Un effet maximal grâce à un concept intelligent
Au cours des dernières années, Martin Loessner et Mathias Schmelcher ont mis au point un ensemble de nouveaux principes actifs potentiels basés sur ces endolysines. "Nous avons modifié la structure naturelle des endolysines à la façon d’un jeu de Lego afin de créer de toutes nouvelles enzymes optimisées", explique Mathias Schmelcher. Celles-ci comportent notamment un élément qui adhère à la paroi des bactéries, et d'autres qui la découpent en plusieurs endroits. D’autres modifications, dont certaines sont déjà à l’essai, pourraient par exemple prévenir une réponse immunitaire trop forte chez les patient-e-s, ou rallonger le temps de circulation du sang.
A partir d’une collection de plus de 400 enzymes de la sorte produites sur mesure, l’équipe de recherche a sélectionné les plus prometteuses agissant particulièrement sur le staphylocoque doré dans le sérum sanguin. Ce pathogène est responsable de nombreuses infections aiguës et chroniques chez l’humain, surtout sous sa forme multirésistante (SARM).
Des "codes postaux" pour arriver au but
Dans l’optique d’une efficacité accrue, Martin Loessner et Mathias Schmelcher dotent leurs enzymes de séquences protéiques courtes destinées à guider les endolysines vers le foyer d’infection. "Nous visons ainsi à ce que le principe actif ne se propage pas dans tout l’organisme mais se concentre plutôt dans les tissus et organes où il est vraiment nécessaire", précise Mathias Schmelcher. En quelque sorte, ces séquences sont des codes postaux biologiques qui se lient spécifiquement à un type de tissu en particulier et introduisent le principe actif à l’intérieur des cellules du corps, précisément là où se trouvent les bactéries.
Les deux chercheurs ont désormais trouvé les "codes postaux" adéquats vers les cellules du périoste et de l’épithélium du cœur, deux types de tissus où le staphylocoque doré provoque les infections dangereuses: suite à la pose d’une prothèse de hanche par exemple, les bactéries peuvent former à la surface de l’os un biofilm particulièrement résistant au traitement antibiotique. Au niveau du cœur, les staphylocoques se fixent sur les valvules puis se propagent à partir de là via la circulation sanguine, ce qui peut entraîner une septicémie mortelle.

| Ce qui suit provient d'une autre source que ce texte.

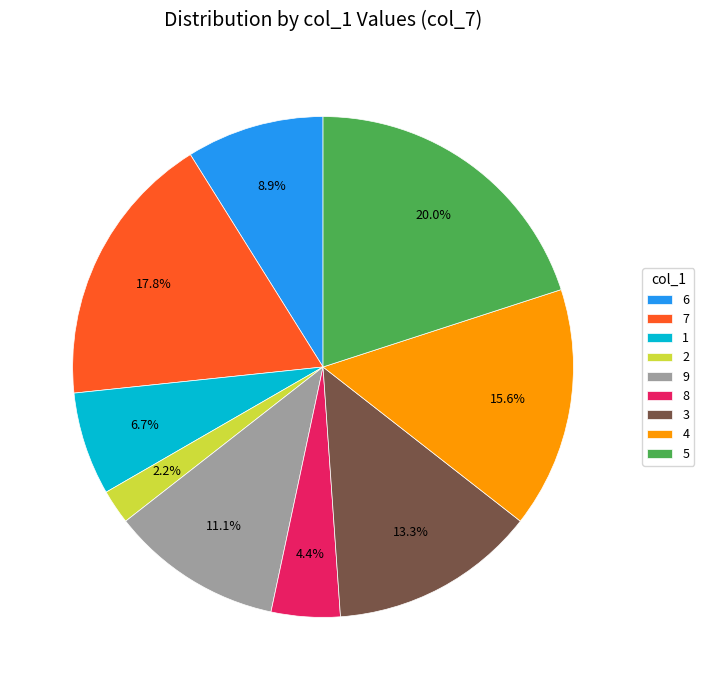

Does 6 represent more than half of the total?

No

De la recherche fondamentale à la thérapie
Maintenant que les chercheurs ont pu démontrer in vitro l’efficacité de leurs substances, des tests sur des organismes vivants permettront de déterminer si les "codes postaux" biologiques des principes actifs mènent bien à la bonne adresse. Pour cela, les microbiologistes travaillent en étroite collaboration avec Annelies Zinkernagel, médecin attachée au service des maladies infectieuses et de l’hygiène hospitalière de l’Hôpital universitaire de Zurich.
"Nous avons posé les bases, mais nous ne pouvons effectuer les expérimentations du modèle sur les souris sans clinicien", explique Martin Loessner. "C’est un grand avantage que le Programme de recherche national ‘Résistance aux antimicrobiens’ encourage la coopération entre divers groupes." Une situation qui profite à tous, et notamment aux patient-e-s qui peuvent ainsi bénéficier de nouveaux traitements contre les infections bactériennes.